- **REQUESTS**
A. In the safety thread, which standard is the hierarchy of safety actions based on?
B. Reproduce the passage of the safety thread between "2. have your" and "log I hope)", inclusive.

- **PAGE EXTRACT**
************
It's an important habbit to get into… that carries over from tool to tool…

router bit changes?

planer blade changes?

Jointer blade alignment?

On my TS, the ON/OFF switch is one that both stands proud of it's housing and pushes in.

It has the removeable "child safe" toggle on it, but I'm afraid that will break if I remove it to many times… so I just unplug.


----------



## ssnvet (Jan 10, 2012)

*have never seen anyone from OSHA*

once you're on their radar screen it's hard to get off.

ways to get on their radar…

1. fire someone and have them call OSHA out of spite and sour grapes

2. have your workers comp mod. factor go above a certain number.

3. have too many lost days accidents on your OSHA 300 log (the owner does keep a 300 log I hope)

That said… I've seen one our managers kick them off the premises, as they did not have an appointment or a warrant.

If they come… they will snoop around untill they find enough chicken sh&* hits, so they can fine you at least enough to pay for their visit.

OSHA rant over


----------



## DrDirt (Feb 26, 2008)

Some of this reminds me of the bucky covington song different world - Safety is kind of the same - you could conclude that if safety is of the utmost importance we would just shop at Ikea and get rid of tools that can cut you.

--------------
Lyrics
We were born to mothers who smoked and drank
Our cribs were covered in lead based paint
No child proof lids no seat belts in cars
Rode bikes with no helmets and still here we are, still here we are
We got daddy's belt when we misbehaved
Had three TV channels you got up to change
No video games and no satellite
All we had were friends and they were outside, playin' outside

[Chorus]
It was a different life
When we were boys and girls
Not just a different time
It was a different world

School always started the same every day
The pledge of allegiance then someone would pray
Not every kid made the team when they tried
We got disappointed and that was all right, we turned out all right

[Chorus]


----------



## Woodbridge (Oct 12, 2011)

I spent the last 25 years in the safety world. There is a hierarchy of safety actions that goes like this (from least effective to most effective)
Emergency Response
Awareness/Promotion
Training Education, Motivation
Supervision
Use protective equipment
Use warning/alert systems
Use physical barriers
Eliminate hazards
Minimize the hazard effects
Eliminate the hazards.

This is based on a US Military Standard (MIL STD 882D Standard Practice for System Safety). Clery the least effective safety intervention is emergency response (find the severed finger, put it on ice and head to the ER). There are a range of intervention in between the least and most effective. What we also know is that inmost incidents there are a number of factors that come together to create the incident. Rather than trying to control and account for all of these factors it is simply most effective to eliminate the hazard. That is why you unplug the saw when changing the blade. It eliminates the hazard completely. I hope this helps.
************
- **DATASET CONTENT**
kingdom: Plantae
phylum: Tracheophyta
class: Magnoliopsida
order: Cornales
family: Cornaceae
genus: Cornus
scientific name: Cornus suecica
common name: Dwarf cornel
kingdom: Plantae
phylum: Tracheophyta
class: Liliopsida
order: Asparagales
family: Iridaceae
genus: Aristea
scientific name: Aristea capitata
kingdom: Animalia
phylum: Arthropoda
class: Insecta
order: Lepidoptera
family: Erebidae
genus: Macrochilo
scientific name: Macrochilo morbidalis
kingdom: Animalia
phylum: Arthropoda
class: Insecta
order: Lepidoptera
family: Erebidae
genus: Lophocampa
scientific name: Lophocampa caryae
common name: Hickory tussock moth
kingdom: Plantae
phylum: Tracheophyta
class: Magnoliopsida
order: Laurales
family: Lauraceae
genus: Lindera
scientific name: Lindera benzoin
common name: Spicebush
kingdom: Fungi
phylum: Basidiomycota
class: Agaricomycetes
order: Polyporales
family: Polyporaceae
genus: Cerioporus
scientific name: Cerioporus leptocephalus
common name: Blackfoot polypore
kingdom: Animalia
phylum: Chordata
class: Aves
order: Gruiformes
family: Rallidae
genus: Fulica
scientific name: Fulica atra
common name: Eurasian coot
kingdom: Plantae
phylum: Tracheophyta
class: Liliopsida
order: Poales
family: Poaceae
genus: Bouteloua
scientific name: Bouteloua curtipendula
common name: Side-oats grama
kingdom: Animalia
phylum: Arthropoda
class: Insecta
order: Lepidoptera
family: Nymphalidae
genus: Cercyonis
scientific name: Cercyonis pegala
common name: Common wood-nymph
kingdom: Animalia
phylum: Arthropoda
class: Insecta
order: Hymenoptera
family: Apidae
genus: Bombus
************
- **OUTPUTS BY TASK**
A. A US Military Standard, MIL STD 882D Standard Practice for System Safety.

B.
2. have your workers comp mod. factor go above a certain number.

3. have too many lost days accidents on your OSHA 300 log (the owner does keep a 300 log I hope)